=== Textabschnitt ===
Sehen!

Gerron, Ophüls, Kosterlitz

Die Stuhlreihen bleiben leer, das Festival wurde ins Internet verlegt. Foto: imago/PhotoAlto

Wegen des Corona-Lockdowns musste das 17. Internationale Festival des deutschen Film-Erbes »cinefest«, veranstaltet von CineGraph – Hamburgisches Centrum für Filmforschung e.V. und dem Filmarchiv des Bundesarchivs, vom 13. bis 22. November in diesem Jahr im Internet stattfinden. Das Thema lautete »Kino, Krieg und Tulpen. Deutsch-Niederländische Filmbeziehungen«. Der mit dem Festival verbundene 33. Internationale Filmhistorische Kongress wurde als Livestream aus dem Hamburger Metropolis-Kino übertragen.

Ausfallen mussten leider die geplanten Filmvorführungen. Dankenswerterweise haben die Veranstalter in Zusammenarbeit mit dem Eye-Filmmuseum in Amsterdam nun eine Reihe von Filmen deutscher Exilanten in den Niederlanden in den 30er-Jahren online gestellt, die nach wie vor abrufbar sind.

FLUCHT So drehte etwa der Regisseur Kurt Gerron 1935 nach seiner Flucht aus Deutschland in den Niederlanden Het mysterie van de Mondscheinsonate (»Das Geheimnis der Mondscheinsonate«), einen Krimi, der mit seinen ausgeprägten Hell-Dunkel-Kontrasten Stilelemente des Film noir vorwegnimmt. Kurt Gerron wurde 1944 in Auschwitz ermordet; seine Mondscheinsonate wurde in Deutschland erstmals 1984 im WDR gezeigt.

Auch der Regisseur Hermann Kosterlitz kam nach einer Zwischenstation in Österreich nach Holland, wo er 1935 die romantische Komödie De kribbebijter (»Der Murrkopf«) drehte. In Hollywood wurde er später unter dem Namen Henry Koster mit Filmen wie Mein Freund Harvey (1950) oder Das Gewand (1953) berühmt.

KRIEG Max Ophüls drehte nach seinem letzten deutschen Film Liebelei (1933) die satirische Komedie om geld (»Komödie ums Geld«, 1935). Es blieb sein einziger niederländischer Film, anschließend filmte er vorwiegend in Frankreich, bis er 1941 in die USA emigrierte.

Ludwig Berger machte mit seiner Version von G.B. Shaws Pygmalion (1937) die niederländische Schauspielerin Lily Bouwmeester berühmt. 1940 drehte er mit ihr das Kriegsdrama Ergens in Nederland (»Irgendwo in den Niederlanden«) und entging anschließend nur knapp seiner Verhaftung durch die Nazis. Er floh nach England und kehrte nach dem Krieg nach Deutschland zurück. Ergens in Nederland sollte der letzte holländische Film bis zum Ende des Zweiten Weltkriegs bleiben.
=== Gegebene Daten ===
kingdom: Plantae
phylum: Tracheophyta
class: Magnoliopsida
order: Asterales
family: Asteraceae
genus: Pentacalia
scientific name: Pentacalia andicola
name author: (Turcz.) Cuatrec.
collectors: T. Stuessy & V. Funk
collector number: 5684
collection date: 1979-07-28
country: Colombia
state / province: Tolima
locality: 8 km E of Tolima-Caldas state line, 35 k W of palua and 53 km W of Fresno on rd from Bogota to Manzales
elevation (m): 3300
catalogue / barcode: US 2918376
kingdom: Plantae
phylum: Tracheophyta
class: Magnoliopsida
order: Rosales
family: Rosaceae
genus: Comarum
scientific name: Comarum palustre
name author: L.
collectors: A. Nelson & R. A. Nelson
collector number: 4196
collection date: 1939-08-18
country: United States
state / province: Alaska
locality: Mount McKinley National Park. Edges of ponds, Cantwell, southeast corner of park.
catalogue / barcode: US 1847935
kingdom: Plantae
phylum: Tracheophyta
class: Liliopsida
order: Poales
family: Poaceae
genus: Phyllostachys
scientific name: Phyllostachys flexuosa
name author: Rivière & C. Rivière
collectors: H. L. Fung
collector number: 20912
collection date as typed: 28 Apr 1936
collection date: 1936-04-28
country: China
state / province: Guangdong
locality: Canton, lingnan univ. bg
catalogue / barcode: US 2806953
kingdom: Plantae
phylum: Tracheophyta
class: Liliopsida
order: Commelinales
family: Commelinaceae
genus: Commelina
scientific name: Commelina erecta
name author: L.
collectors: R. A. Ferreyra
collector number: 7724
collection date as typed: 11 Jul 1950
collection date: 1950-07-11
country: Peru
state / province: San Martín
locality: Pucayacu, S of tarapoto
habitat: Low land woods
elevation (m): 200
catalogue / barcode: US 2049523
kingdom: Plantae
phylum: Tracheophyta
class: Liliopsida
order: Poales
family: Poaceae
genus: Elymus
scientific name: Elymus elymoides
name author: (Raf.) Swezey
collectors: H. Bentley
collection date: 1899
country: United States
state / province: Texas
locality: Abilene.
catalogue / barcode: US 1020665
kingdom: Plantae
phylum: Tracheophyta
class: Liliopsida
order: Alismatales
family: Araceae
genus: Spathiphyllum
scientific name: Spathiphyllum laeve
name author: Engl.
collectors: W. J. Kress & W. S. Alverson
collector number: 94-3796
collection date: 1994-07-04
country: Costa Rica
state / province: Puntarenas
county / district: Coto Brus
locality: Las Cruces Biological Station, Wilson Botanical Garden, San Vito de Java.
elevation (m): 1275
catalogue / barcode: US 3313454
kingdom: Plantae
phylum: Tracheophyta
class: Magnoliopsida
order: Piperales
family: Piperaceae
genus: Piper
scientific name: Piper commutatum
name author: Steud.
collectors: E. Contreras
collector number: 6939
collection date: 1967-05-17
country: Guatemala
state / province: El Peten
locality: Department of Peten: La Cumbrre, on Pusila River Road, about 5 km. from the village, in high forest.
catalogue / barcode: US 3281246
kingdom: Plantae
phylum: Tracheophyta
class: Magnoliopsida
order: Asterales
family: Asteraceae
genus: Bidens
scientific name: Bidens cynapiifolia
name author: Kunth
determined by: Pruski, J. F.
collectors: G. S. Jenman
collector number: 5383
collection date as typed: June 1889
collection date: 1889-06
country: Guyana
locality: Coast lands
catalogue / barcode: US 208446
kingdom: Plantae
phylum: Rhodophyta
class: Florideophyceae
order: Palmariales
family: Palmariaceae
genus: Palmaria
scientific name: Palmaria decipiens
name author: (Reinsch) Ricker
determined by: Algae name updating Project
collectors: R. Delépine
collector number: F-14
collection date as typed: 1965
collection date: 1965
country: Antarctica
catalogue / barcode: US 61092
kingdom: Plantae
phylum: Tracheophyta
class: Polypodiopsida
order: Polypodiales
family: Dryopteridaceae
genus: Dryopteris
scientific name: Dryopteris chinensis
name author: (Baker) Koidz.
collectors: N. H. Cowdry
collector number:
===
Aufgabe:
Zähl alle Filmemacher auf, die laut dem Textabschnitt über das Festival »cinefest« in den Niederlanden einen Film gedreht haben.

Deine Lösung:
- Kurt Gerron
- Hermann Kosterlitz
- Max Ophüls
- Ludwig Berger